この情報には、撮影後の明るさや色味などの多くの修正を行えるだけの情報が含まれるため、この情報量の多さから画像編集にとても有利と言えるところがRAWファイルの最大のメリットなのです。

対するJPEGファイルは、RAWデータからJPEGファイルに必要な情報だけを切り出す形で記録されるものであるため、写真として見える以上のデータはありません。このため、撮影後の画像編集を行えない訳ではありませんが、編集には向かない形式と言えます。

イメージとして料理として例えるなら、RAWファイルがカレーの食材、JPEGファイルが完成したカレーといった所です。
カレーが材料の段階では、調理の仕方によってシチューやスープといった料理に変更することができますが、カレーとして完成するとそこから作り変える事は難しいですよね。
これくらいの違いが、RAWファイルとJPEGファイルにはあります。

なので、撮影後のデータの画像編集を行う場合には、RAWファイルがほぼ必要と言えます。

RAWがイマイチな点

画像を見るには専用ソフトが必要となる

RAWファイルは、パソコンの世界で決められた画像形式ではないと書きましたが、このことからWinndowsやMacでは画像ファイルとしては認識されず、そのままでは写真として見る事は出来ません。
写真として見るには、RAWファイルを画像して見ることができる現像ソフトと呼ばれる専用のソフトウェアを使用する必要があります。(現像ソフトは、カメラを購入すると付属しています。)

一部のメーカーや条件によっては、専用ソフトウェアを使用しなくても画像を参照することが可能な場合があります。

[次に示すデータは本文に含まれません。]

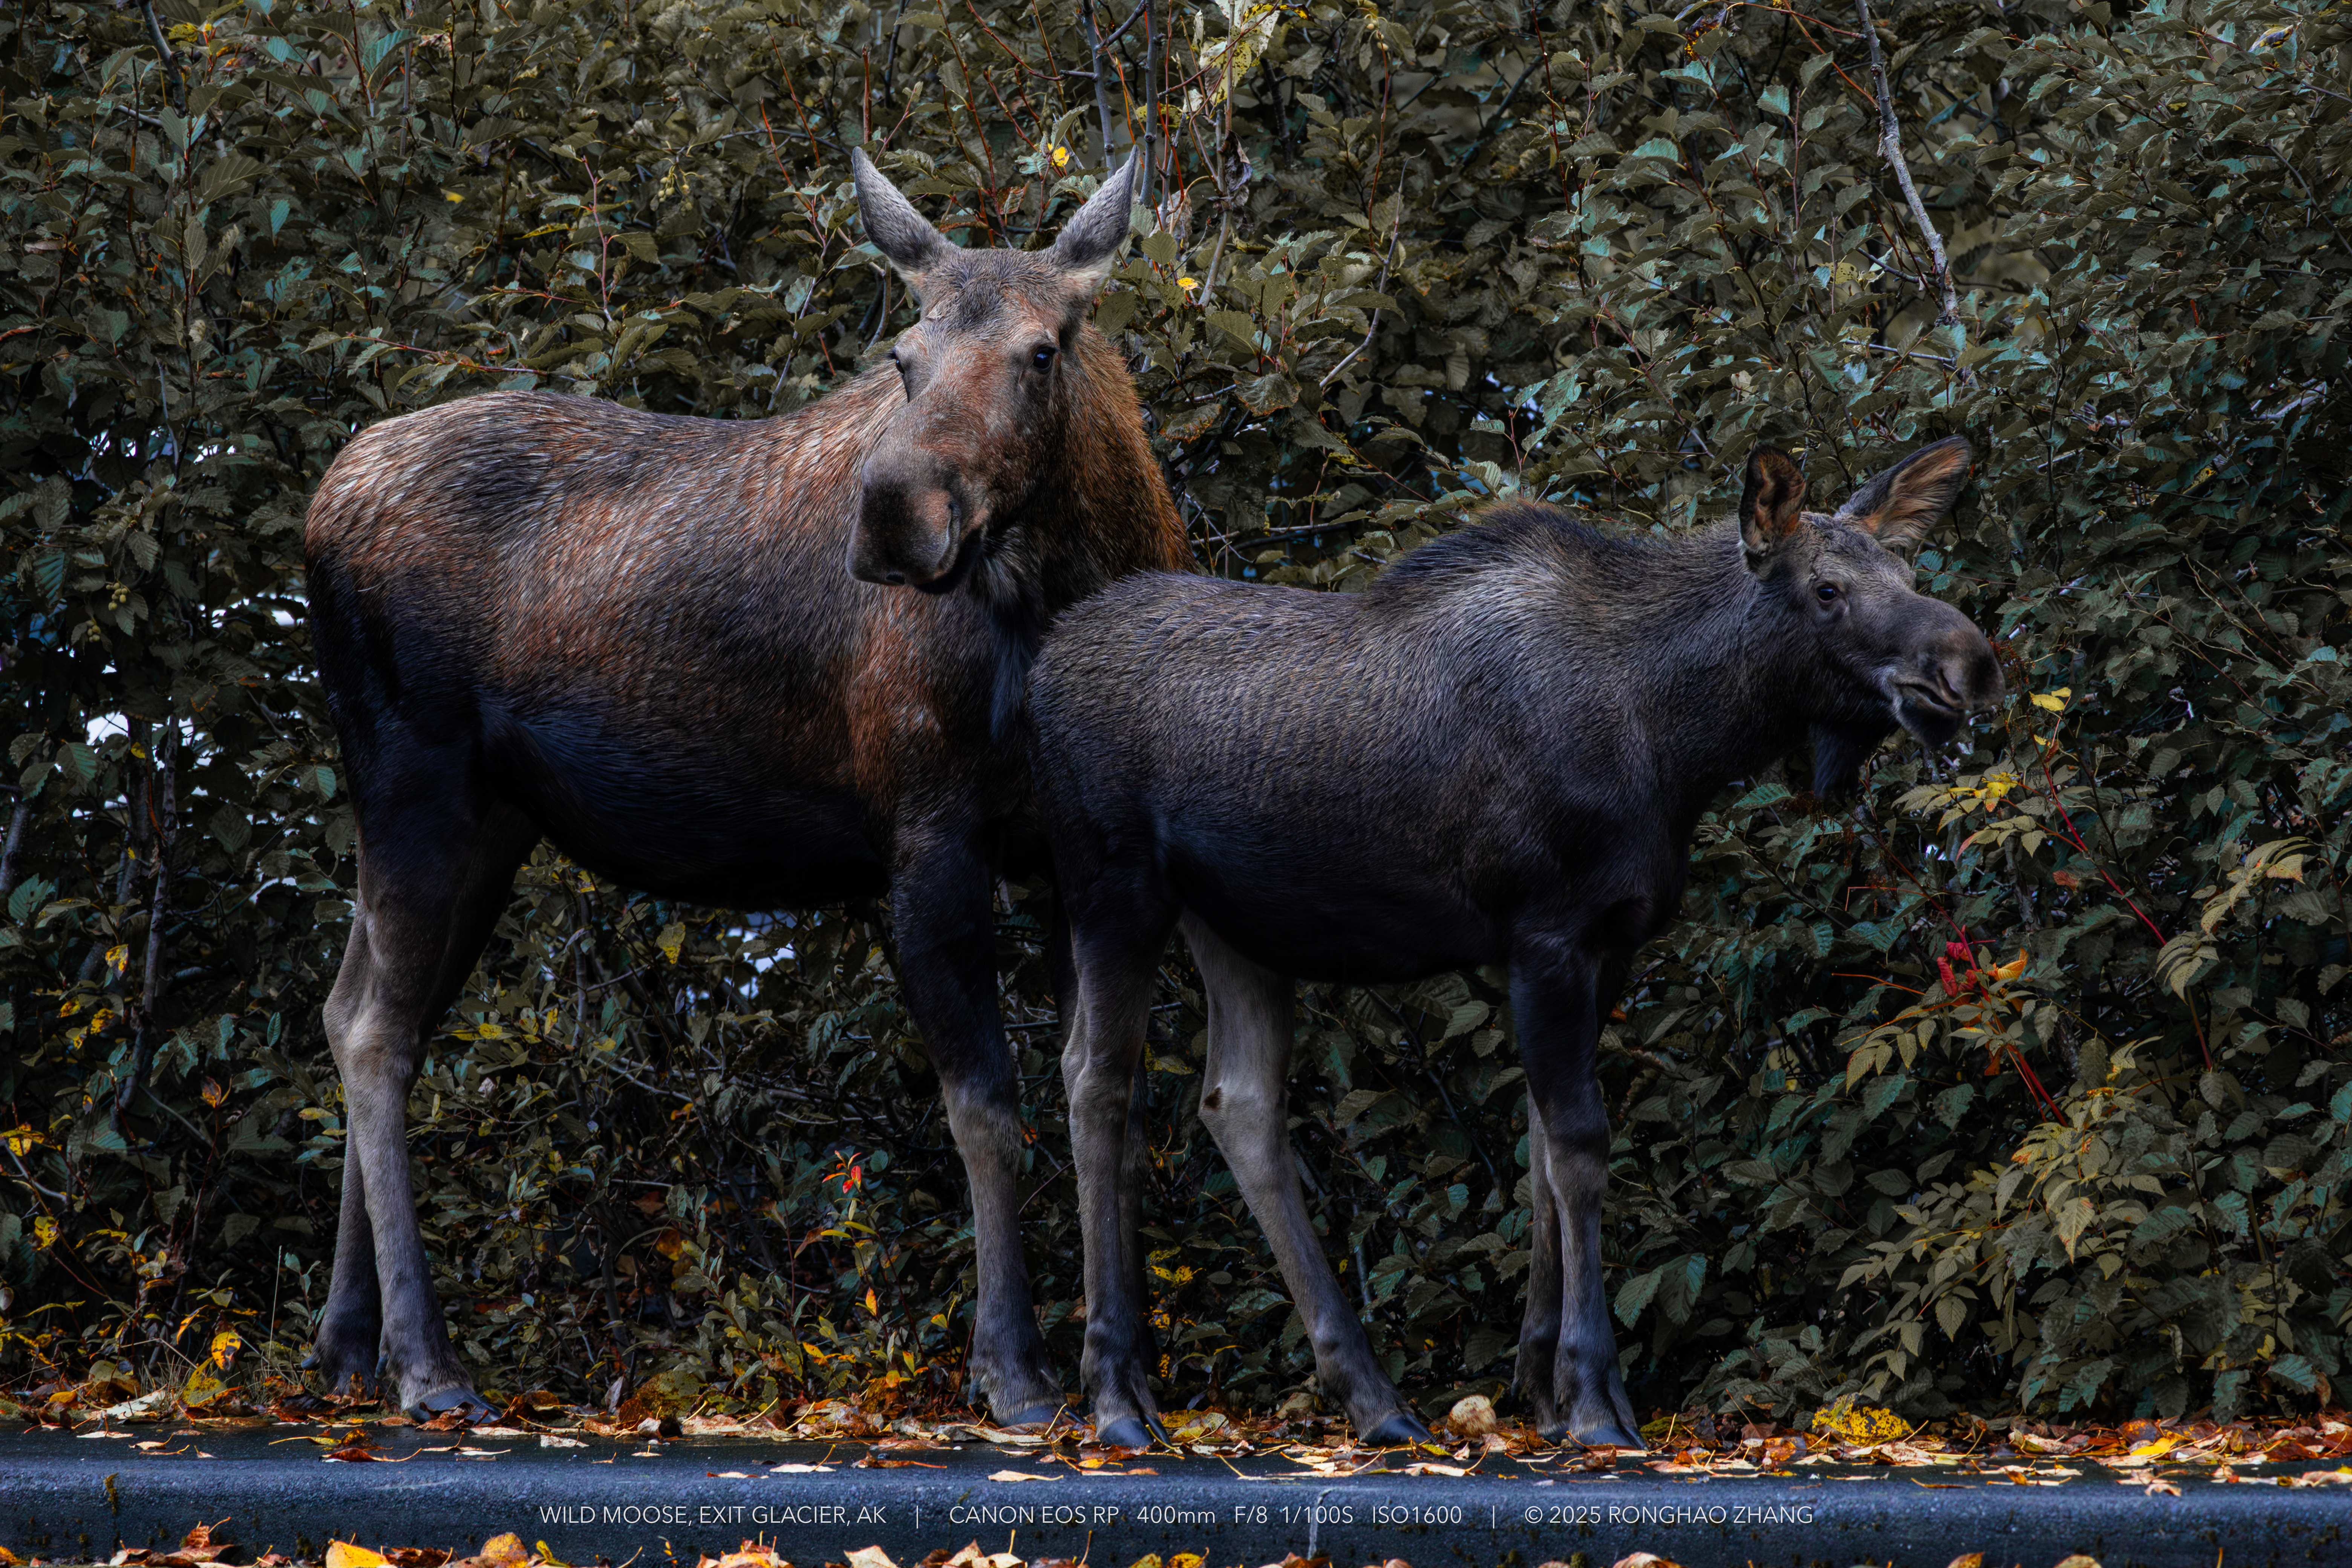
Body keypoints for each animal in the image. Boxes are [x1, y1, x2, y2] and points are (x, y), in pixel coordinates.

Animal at [301, 151, 1190, 1422]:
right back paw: (427, 1365)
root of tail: (321, 501)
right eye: (902, 354)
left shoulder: (1089, 856)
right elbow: (985, 1107)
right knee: (377, 1029)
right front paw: (1014, 1371)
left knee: (357, 1006)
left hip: (486, 817)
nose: (896, 511)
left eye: (1039, 351)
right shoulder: (926, 835)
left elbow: (1102, 1091)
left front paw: (1123, 1381)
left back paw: (344, 1347)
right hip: (410, 774)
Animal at [1027, 439, 2003, 1448]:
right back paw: (1115, 1394)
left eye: (1908, 572)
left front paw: (1541, 1384)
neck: (1679, 739)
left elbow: (1540, 1149)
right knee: (1096, 1081)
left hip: (1237, 923)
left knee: (1237, 1100)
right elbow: (1578, 1146)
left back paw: (1372, 1396)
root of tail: (1042, 662)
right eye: (1825, 588)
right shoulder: (1547, 934)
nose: (1967, 664)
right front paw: (1594, 1395)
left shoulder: (1608, 942)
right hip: (1109, 888)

RAWファイルはあくまで画像データなので、最終的には何かしらの画像ファイルに変換を行います。
その変換を行う役目を果たすのが現像ソフトで、選択したRAWファイルをJPEGファイルやTIFファイルなどパソコン上の画像形式のファイルに変換することができます。

ファイルサイズが大きい

RAWファイルに含まれる情報量が多い事は先に書きましたが、それはすなわちファイルサイズが大きくなるという事にもなります。使用するカメラや設定にもよりますが、だいたいJPEGファイルの数倍のファイルサイズになるため、写真の枚数が多くなると写真を記録するSDカードなどのメディアやハードディスクなどを多く消費する事になります。
また、写真全体の容量が大きくなると、バックアップの手間が大変となる点も痛いところです。

画像編集をしなければ、RAWにそれほどメリットがない

RAWファイルには多くの情報が含まれている一方、この情報自体が画質等に直接影響するものではなく、画像編集を行う事で初めて違いが出てくるものになります。
このため、画像編集を行わなず、情報を利用しないのであれば、わざわざRAWファイルで撮影するメリットはあまりありません。

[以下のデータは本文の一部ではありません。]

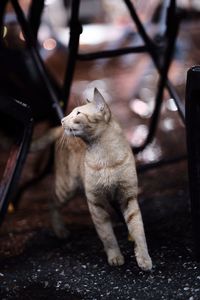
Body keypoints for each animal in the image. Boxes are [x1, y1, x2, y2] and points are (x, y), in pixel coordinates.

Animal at [33, 88, 152, 270]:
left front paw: (143, 258)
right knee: (51, 202)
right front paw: (115, 256)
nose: (62, 120)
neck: (106, 158)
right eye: (71, 112)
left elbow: (138, 230)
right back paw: (60, 230)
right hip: (66, 188)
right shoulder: (96, 203)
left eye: (78, 113)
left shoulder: (128, 197)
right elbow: (107, 235)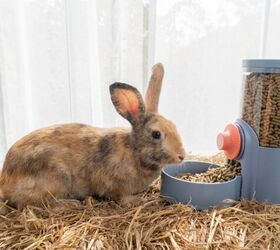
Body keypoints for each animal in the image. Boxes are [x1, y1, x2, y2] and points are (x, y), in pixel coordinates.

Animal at [0, 63, 185, 213]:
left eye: (174, 125)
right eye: (156, 134)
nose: (182, 156)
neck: (134, 150)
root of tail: (5, 183)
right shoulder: (116, 184)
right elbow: (121, 196)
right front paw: (135, 201)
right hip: (57, 178)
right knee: (38, 204)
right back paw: (70, 204)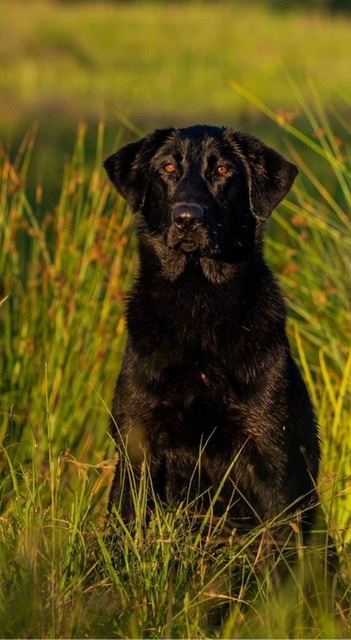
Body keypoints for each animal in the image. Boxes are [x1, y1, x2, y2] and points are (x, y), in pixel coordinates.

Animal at [103, 124, 320, 540]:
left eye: (222, 170)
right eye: (168, 167)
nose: (188, 218)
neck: (197, 304)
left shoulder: (271, 455)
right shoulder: (136, 447)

つまりRAWで画像編集を行わず、そのままJPEGファイル等に書き出すだけであれば、カメラ本体で画像変換を行うのか、パソコンで画像変換するのかの違いがあるだけで、それほどの違いがないのです。

画像変換のプロセスはメーカーごとに若干異なるので、同じ写真でも現像ソフトが異なれば若干の色味などの違いがあります。

おまけ:なぜRAWの画像編集を”現像”と表現されるのか?

本来、現像とは、露光する事でフィルム等に記録した像を薬品で処理して見えるようにする作業の事を言います。いわゆる暗室作業ってやつですね。

フィルムカメラの場合には、この現像を行わなければ写真として見ることができません。

一方、デジタルカメラの場合でも、RAWファイルの場合には当記事で書いてきたように、カメラ内や専用ソフトでの画像変換を行わなければ画像ファイルになりません。
つまりRAWファイルは、画像変換を行わなければ写真をして見れないとも言えます。このことがフィルムの現像と似ている事から、”RAW現像”とか”デジタル現像”などと呼ばれています。

同じ現像という言葉ですが、意味合い的には少し異なるだけわかれば十分だと思います。

まとめ

初心者こそ、RAWファイルがオススメ

RAWファイルを使うのは少しハードルが高いように感じるかもしれません。実際、現像ソフトを使用する必要があるので、パソコンが苦手な人にとっては避けたいかもしれません。

しかし、RAWファイルが持つ編集の余地は、撮影した後で色々補正を行ったり、大胆な変更を行うことができるため、写真を撮った後にもとても勉強になります。また、現像は後から何度でも行えるので、現像の腕を上げてから現像し直すということもできます。